WORK ORDER:
In the records below, begin at the line that has "2.005000 0.520000 ;" and stop after the line that has "RECT 3.035000 -0.085000"; quote those lines verbatim and nothing more.

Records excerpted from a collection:

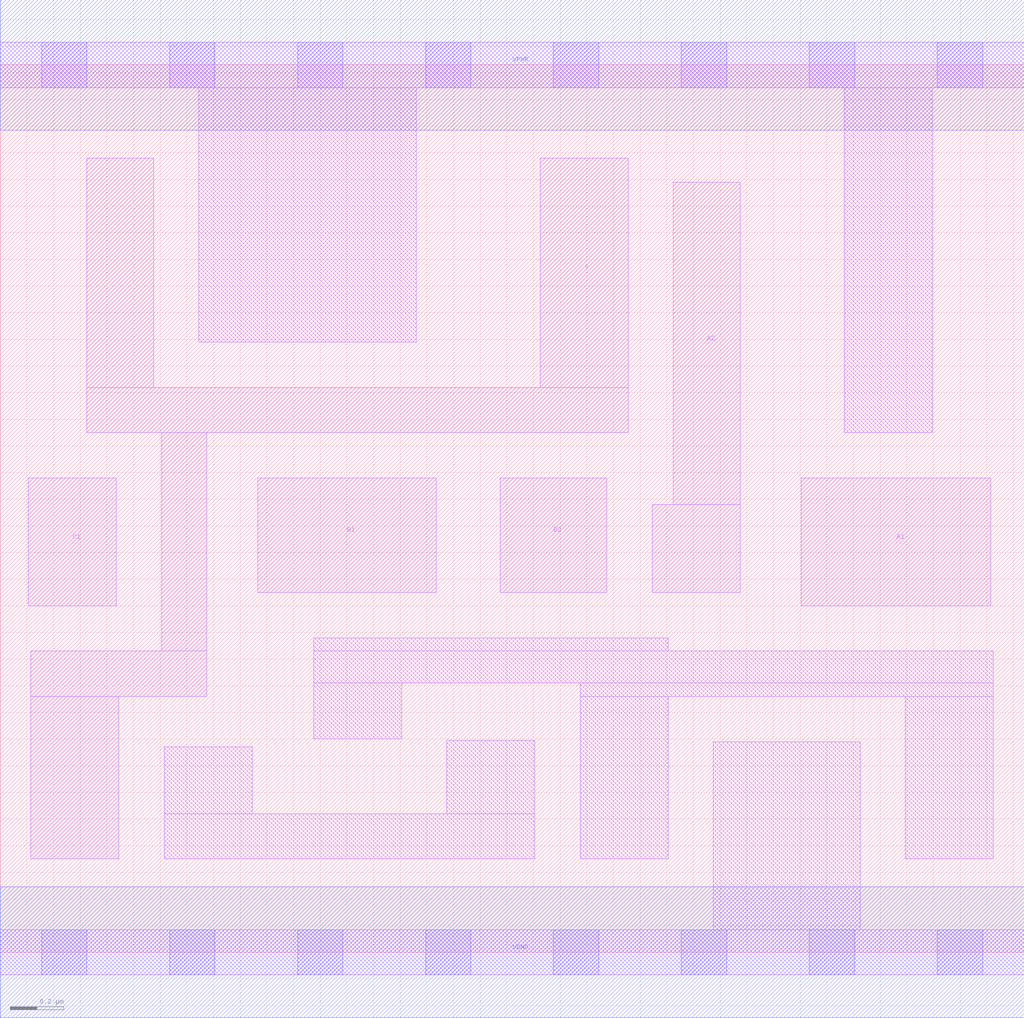
<source format=lef>
# Copyright 2020 The SkyWater PDK Authors
#
# Licensed under the Apache License, Version 2.0 (the "License");
# you may not use this file except in compliance with the License.
# You may obtain a copy of the License at
#
#     https://www.apache.org/licenses/LICENSE-2.0
#
# Unless required by applicable law or agreed to in writing, software
# distributed under the License is distributed on an "AS IS" BASIS,
# WITHOUT WARRANTIES OR CONDITIONS OF ANY KIND, either express or implied.
# See the License for the specific language governing permissions and
# limitations under the License.
#
# SPDX-License-Identifier: Apache-2.0

VERSION 5.5 ;
NAMESCASESENSITIVE ON ;
BUSBITCHARS "[]" ;
DIVIDERCHAR "/" ;
MACRO sky130_fd_sc_ls__o221ai_1
  CLASS CORE ;
  SOURCE USER ;
  ORIGIN  0.000000  0.000000 ;
  SIZE  3.840000 BY  3.330000 ;
  SYMMETRY X Y ;
  SITE unit ;
  PIN A1
    ANTENNAGATEAREA  0.279000 ;
    DIRECTION INPUT ;
    USE SIGNAL ;
    PORT
      LAYER li1 ;
        RECT 3.005000 1.300000 3.715000 1.780000 ;
    END
  END A1
  PIN A2
    ANTENNAGATEAREA  0.279000 ;
    DIRECTION INPUT ;
    USE SIGNAL ;
    PORT
      LAYER li1 ;
        RECT 2.445000 1.350000 2.775000 1.680000 ;
        RECT 2.525000 1.680000 2.775000 2.890000 ;
    END
  END A2
  PIN B1
    ANTENNAGATEAREA  0.279000 ;
    DIRECTION INPUT ;
    USE SIGNAL ;
    PORT
      LAYER li1 ;
        RECT 0.965000 1.350000 1.635000 1.780000 ;
    END
  END B1
  PIN B2
    ANTENNAGATEAREA  0.279000 ;
    DIRECTION INPUT ;
    USE SIGNAL ;
    PORT
      LAYER li1 ;
        RECT 1.875000 1.350000 2.275000 1.780000 ;
    END
  END B2
  PIN C1
    ANTENNAGATEAREA  0.279000 ;
    DIRECTION INPUT ;
    USE SIGNAL ;
    PORT
      LAYER li1 ;
        RECT 0.105000 1.300000 0.435000 1.780000 ;
    END
  END C1
  PIN Y
    ANTENNADIFFAREA  1.011700 ;
    DIRECTION OUTPUT ;
    USE SIGNAL ;
    PORT
      LAYER li1 ;
        RECT 0.115000 0.350000 0.445000 0.960000 ;
        RECT 0.115000 0.960000 0.775000 1.130000 ;
        RECT 0.325000 1.950000 2.355000 2.120000 ;
        RECT 0.325000 2.120000 0.575000 2.980000 ;
        RECT 0.605000 1.130000 0.775000 1.950000 ;
        RECT 2.025000 2.120000 2.355000 2.980000 ;
    END
  END Y
  PIN VGND
    DIRECTION INOUT ;
    SHAPE ABUTMENT ;
    USE GROUND ;
    PORT
      LAYER met1 ;
        RECT 0.000000 -0.245000 3.840000 0.245000 ;
    END
  END VGND
  PIN VPWR
    DIRECTION INOUT ;
    SHAPE ABUTMENT ;
    USE POWER ;
    PORT
      LAYER met1 ;
        RECT 0.000000 3.085000 3.840000 3.575000 ;
    END
  END VPWR
  OBS
    LAYER li1 ;
      RECT 0.000000 -0.085000 3.840000 0.085000 ;
      RECT 0.000000  3.245000 3.840000 3.415000 ;
      RECT 0.615000  0.350000 2.005000 0.520000 ;
      RECT 0.615000  0.520000 0.945000 0.770000 ;
      RECT 0.745000  2.290000 1.560000 3.245000 ;
      RECT 1.175000  0.800000 1.505000 1.010000 ;
      RECT 1.175000  1.010000 3.725000 1.130000 ;
      RECT 1.175000  1.130000 2.505000 1.180000 ;
      RECT 1.675000  0.520000 2.005000 0.795000 ;
      RECT 2.175000  0.350000 2.505000 0.960000 ;
      RECT 2.175000  0.960000 3.725000 1.010000 ;
      RECT 2.675000  0.085000 3.225000 0.790000 ;
      RECT 3.165000  1.950000 3.495000 3.245000 ;
      RECT 3.395000  0.350000 3.725000 0.960000 ;
    LAYER mcon ;
      RECT 0.155000 -0.085000 0.325000 0.085000 ;
      RECT 0.155000  3.245000 0.325000 3.415000 ;
      RECT 0.635000 -0.085000 0.805000 0.085000 ;
      RECT 0.635000  3.245000 0.805000 3.415000 ;
      RECT 1.115000 -0.085000 1.285000 0.085000 ;
      RECT 1.115000  3.245000 1.285000 3.415000 ;
      RECT 1.595000 -0.085000 1.765000 0.085000 ;
      RECT 1.595000  3.245000 1.765000 3.415000 ;
      RECT 2.075000 -0.085000 2.245000 0.085000 ;
      RECT 2.075000  3.245000 2.245000 3.415000 ;
      RECT 2.555000 -0.085000 2.725000 0.085000 ;
      RECT 2.555000  3.245000 2.725000 3.415000 ;
      RECT 3.035000 -0.085000 3.205000 0.085000 ;
      RECT 3.035000  3.245000 3.205000 3.415000 ;
      RECT 3.515000 -0.085000 3.685000 0.085000 ;
      RECT 3.515000  3.245000 3.685000 3.415000 ;
  END
END sky130_fd_sc_ls__o221ai_1

</source>
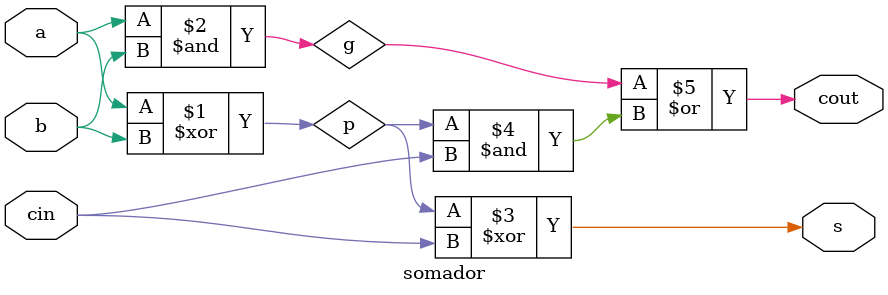
<source format=sv>
module somador(a,b,cin,cout,s);
	input logic a,b,cin;
	output logic cout, s;
	
	logic p, g;
	
	assign p = a^b;
	assign g = a&b;
	
	assign s = p^cin;
	assign cout = g|(p&cin);
endmodule
</source>
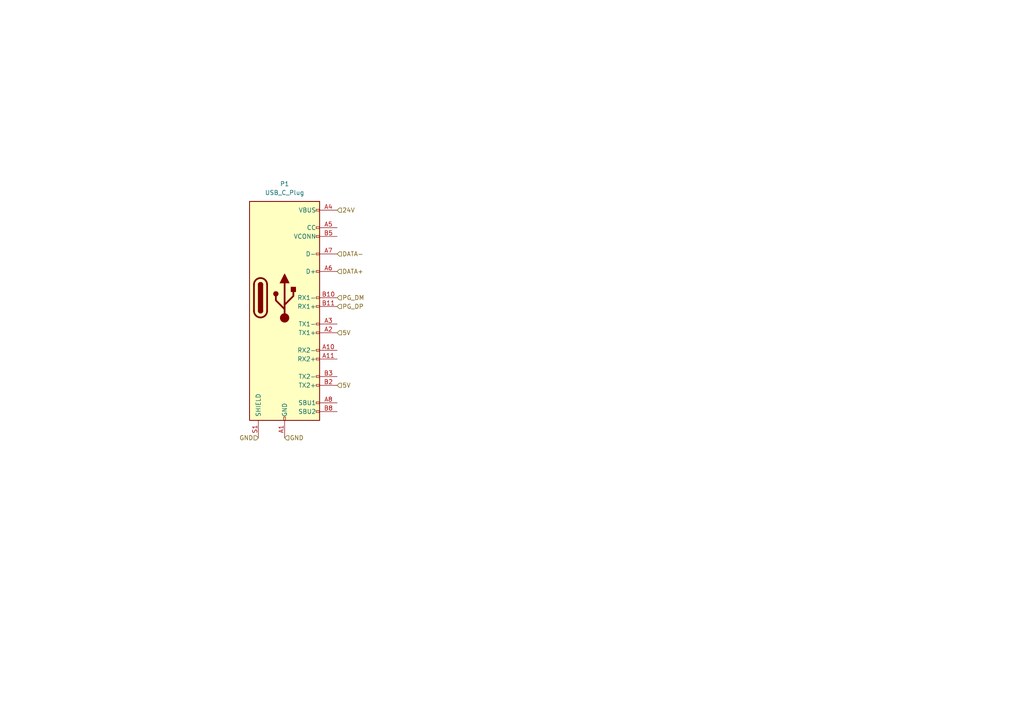
<source format=kicad_sch>
(kicad_sch
	(version 20250114)
	(generator "eeschema")
	(generator_version "9.0")
	(uuid "efba0466-37da-47ab-900b-1aa9d7ecf505")
	(paper "A4")
	
	(hierarchical_label "DATA-"
		(shape input)
		(at 97.79 73.66 0)
		(effects
			(font
				(size 1.27 1.27)
			)
			(justify left)
		)
		(uuid "042a4733-a08c-44c3-80d9-c2342bc8bcf1")
	)
	(hierarchical_label "PG_DP"
		(shape input)
		(at 97.79 88.9 0)
		(effects
			(font
				(size 1.27 1.27)
			)
			(justify left)
		)
		(uuid "31981e6e-75e8-4bf3-9e38-518e6287dccf")
	)
	(hierarchical_label "24V"
		(shape input)
		(at 97.79 60.96 0)
		(effects
			(font
				(size 1.27 1.27)
			)
			(justify left)
		)
		(uuid "96789039-e0b2-4172-b3a7-593e402ce0fa")
	)
	(hierarchical_label "GND"
		(shape input)
		(at 82.55 127 0)
		(effects
			(font
				(size 1.27 1.27)
			)
			(justify left)
		)
		(uuid "a21974cf-b84f-4947-828f-5955e44dc9bd")
	)
	(hierarchical_label "5V"
		(shape input)
		(at 97.79 111.76 0)
		(effects
			(font
				(size 1.27 1.27)
			)
			(justify left)
		)
		(uuid "b774b6b4-d2f0-4211-9693-6d8113506c3c")
	)
	(hierarchical_label "5V"
		(shape input)
		(at 97.79 96.52 0)
		(effects
			(font
				(size 1.27 1.27)
			)
			(justify left)
		)
		(uuid "bd15f0f6-4dcd-4335-9c9b-184b17e79b7c")
	)
	(hierarchical_label "PG_DM"
		(shape input)
		(at 97.79 86.36 0)
		(effects
			(font
				(size 1.27 1.27)
			)
			(justify left)
		)
		(uuid "e7423188-bd93-425f-819b-839b610d1a80")
	)
	(hierarchical_label "DATA+"
		(shape input)
		(at 97.79 78.74 0)
		(effects
			(font
				(size 1.27 1.27)
			)
			(justify left)
		)
		(uuid "ec19bb7f-5dab-497f-9507-a048231a0116")
	)
	(hierarchical_label "GND"
		(shape input)
		(at 74.93 127 180)
		(effects
			(font
				(size 1.27 1.27)
			)
			(justify right)
		)
		(uuid "f2e88d39-f4a2-4d3a-8188-ad9c0b7d71c8")
	)
	(symbol
		(lib_id "Connector:USB_C_Plug")
		(at 82.55 86.36 0)
		(unit 1)
		(exclude_from_sim no)
		(in_bom yes)
		(on_board yes)
		(dnp no)
		(fields_autoplaced yes)
		(uuid "51c99761-7d1f-4993-a35f-b5be88c518c4")
		(property "Reference" "P1"
			(at 82.55 53.34 0)
			(effects
				(font
					(size 1.27 1.27)
				)
			)
		)
		(property "Value" "USB_C_Plug"
			(at 82.55 55.88 0)
			(effects
				(font
					(size 1.27 1.27)
				)
			)
		)
		(property "Footprint" ""
			(at 86.36 86.36 0)
			(effects
				(font
					(size 1.27 1.27)
				)
				(hide yes)
			)
		)
		(property "Datasheet" "https://www.usb.org/sites/default/files/documents/usb_type-c.zip"
			(at 86.36 86.36 0)
			(effects
				(font
					(size 1.27 1.27)
				)
				(hide yes)
			)
		)
		(property "Description" "USB Type-C Plug connector"
			(at 82.55 86.36 0)
			(effects
				(font
					(size 1.27 1.27)
				)
				(hide yes)
			)
		)
		(pin "B12"
			(uuid "cda5a37d-28c7-42ca-a874-8cb27a2cd4ef")
		)
		(pin "B5"
			(uuid "a0400f54-be0a-4121-885c-280bdafd2226")
		)
		(pin "B10"
			(uuid "7d43e253-cb34-43f8-9468-1557aff497be")
		)
		(pin "A3"
			(uuid "2ca4b8e1-885a-495f-9967-f82a40579b68")
		)
		(pin "B1"
			(uuid "45706419-d818-49e7-9cbf-f624bb8c566a")
		)
		(pin "A9"
			(uuid "77e7f6b1-644b-41fe-bae3-7497ac8ea10e")
		)
		(pin "A12"
			(uuid "385f48e9-f349-42a0-b539-e2d22758444b")
		)
		(pin "S1"
			(uuid "1fd6954f-0fb9-4c57-be1d-75bd28e35ab9")
		)
		(pin "A4"
			(uuid "09457816-66d1-460b-99b8-0e2663cb2290")
		)
		(pin "B4"
			(uuid "abdc4f81-efe9-466e-8cba-1c53ca5eb0dd")
		)
		(pin "B9"
			(uuid "828fafca-b946-4d12-9d6d-1565339f0fed")
		)
		(pin "A1"
			(uuid "4e77adde-1859-4ade-87bf-5f8e115653a4")
		)
		(pin "A5"
			(uuid "f7f13c00-ac1e-4a66-b97b-16ffb5e7280e")
		)
		(pin "A7"
			(uuid "cffb6435-dc3f-453e-ae95-81a08f936205")
		)
		(pin "A6"
			(uuid "afdc56d9-920b-4c09-996f-6f8d1711d3cf")
		)
		(pin "B11"
			(uuid "0274af8f-ac91-4813-aedf-883efc543c17")
		)
		(pin "B2"
			(uuid "4479a49c-4431-456f-bd2f-1ae89353fa15")
		)
		(pin "A8"
			(uuid "72ece876-d68d-4a87-b623-451a078a445e")
		)
		(pin "A2"
			(uuid "586918a8-c69f-4f50-a98a-75d36b2d5e0b")
		)
		(pin "B3"
			(uuid "4b2e460f-c4e7-4ecd-8197-7c6680b26a05")
		)
		(pin "B8"
			(uuid "59e5c184-ca58-4111-a790-cca0cae832f3")
		)
		(pin "A10"
			(uuid "69d73037-6a6d-4042-bf44-95f625c91d0c")
		)
		(pin "A11"
			(uuid "d88b5524-7797-4493-8a0d-4226568b1ae1")
		)
		(instances
			(project ""
				(path "/2c6f0d05-350a-4e4e-887e-c97bc5a9b57b/4889c21d-9601-412e-9150-50b38e902994"
					(reference "P1")
					(unit 1)
				)
			)
		)
	)
)

</source>
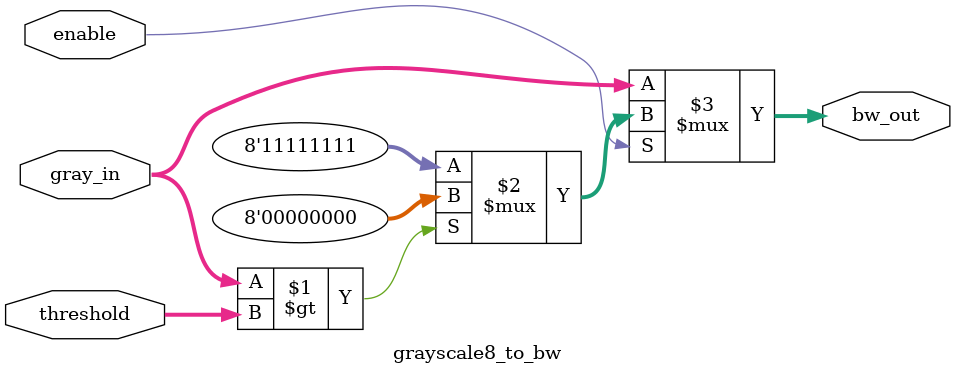
<source format=v>
`timescale 1ns / 1ps


module grayscale8_to_bw(
    input enable,
    input [7:0] gray_in,
    input [7:0] threshold,
    output [7:0] bw_out
    );
    
    // Follow python implmentation of convert_to_bw()
    assign bw_out = (enable) ? ((gray_in > threshold) ? 8'd0 : 8'd255) : gray_in;
    
endmodule

</source>
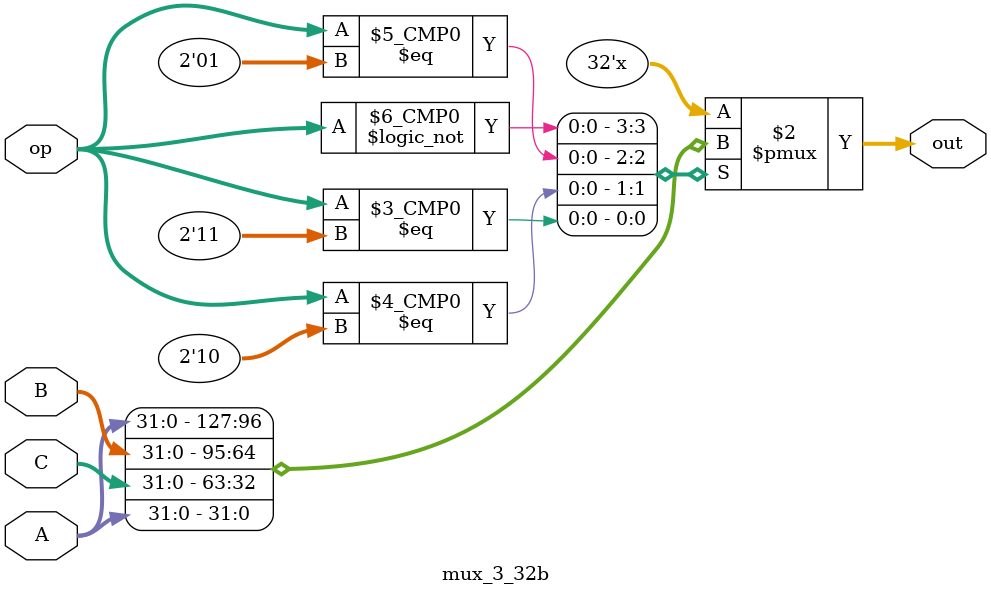
<source format=v>
`timescale 1ns / 1ps
module mux_3_32b( 
	input [1:0]op,
	input [31:0] A, B,C,	
	output reg [31:0] out
);
	always@(*)
	begin
		case(op[1:0])
			2'b00:out<=A;
			2'b01:out<=B;
			2'b10:out<=C;
			2'b11:out<=A;
		endcase
	end
endmodule

</source>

COMPLETED EXERCISE:
      RECT 0.615000  0.350000 2.005000 0.520000 ;
      RECT 0.615000  0.520000 0.945000 0.770000 ;
      RECT 0.745000  2.290000 1.560000 3.245000 ;
      RECT 1.175000  0.800000 1.505000 1.010000 ;
      RECT 1.175000  1.010000 3.725000 1.130000 ;
      RECT 1.175000  1.130000 2.505000 1.180000 ;
      RECT 1.675000  0.520000 2.005000 0.795000 ;
      RECT 2.175000  0.350000 2.505000 0.960000 ;
      RECT 2.175000  0.960000 3.725000 1.010000 ;
      RECT 2.675000  0.085000 3.225000 0.790000 ;
      RECT 3.165000  1.950000 3.495000 3.245000 ;
      RECT 3.395000  0.350000 3.725000 0.960000 ;
    LAYER mcon ;
      RECT 0.155000 -0.085000 0.325000 0.085000 ;
      RECT 0.155000  3.245000 0.325000 3.415000 ;
      RECT 0.635000 -0.085000 0.805000 0.085000 ;
      RECT 0.635000  3.245000 0.805000 3.415000 ;
      RECT 1.115000 -0.085000 1.285000 0.085000 ;
      RECT 1.115000  3.245000 1.285000 3.415000 ;
      RECT 1.595000 -0.085000 1.765000 0.085000 ;
      RECT 1.595000  3.245000 1.765000 3.415000 ;
      RECT 2.075000 -0.085000 2.245000 0.085000 ;
      RECT 2.075000  3.245000 2.245000 3.415000 ;
      RECT 2.555000 -0.085000 2.725000 0.085000 ;
      RECT 2.555000  3.245000 2.725000 3.415000 ;
      RECT 3.035000 -0.085000 3.205000 0.085000 ;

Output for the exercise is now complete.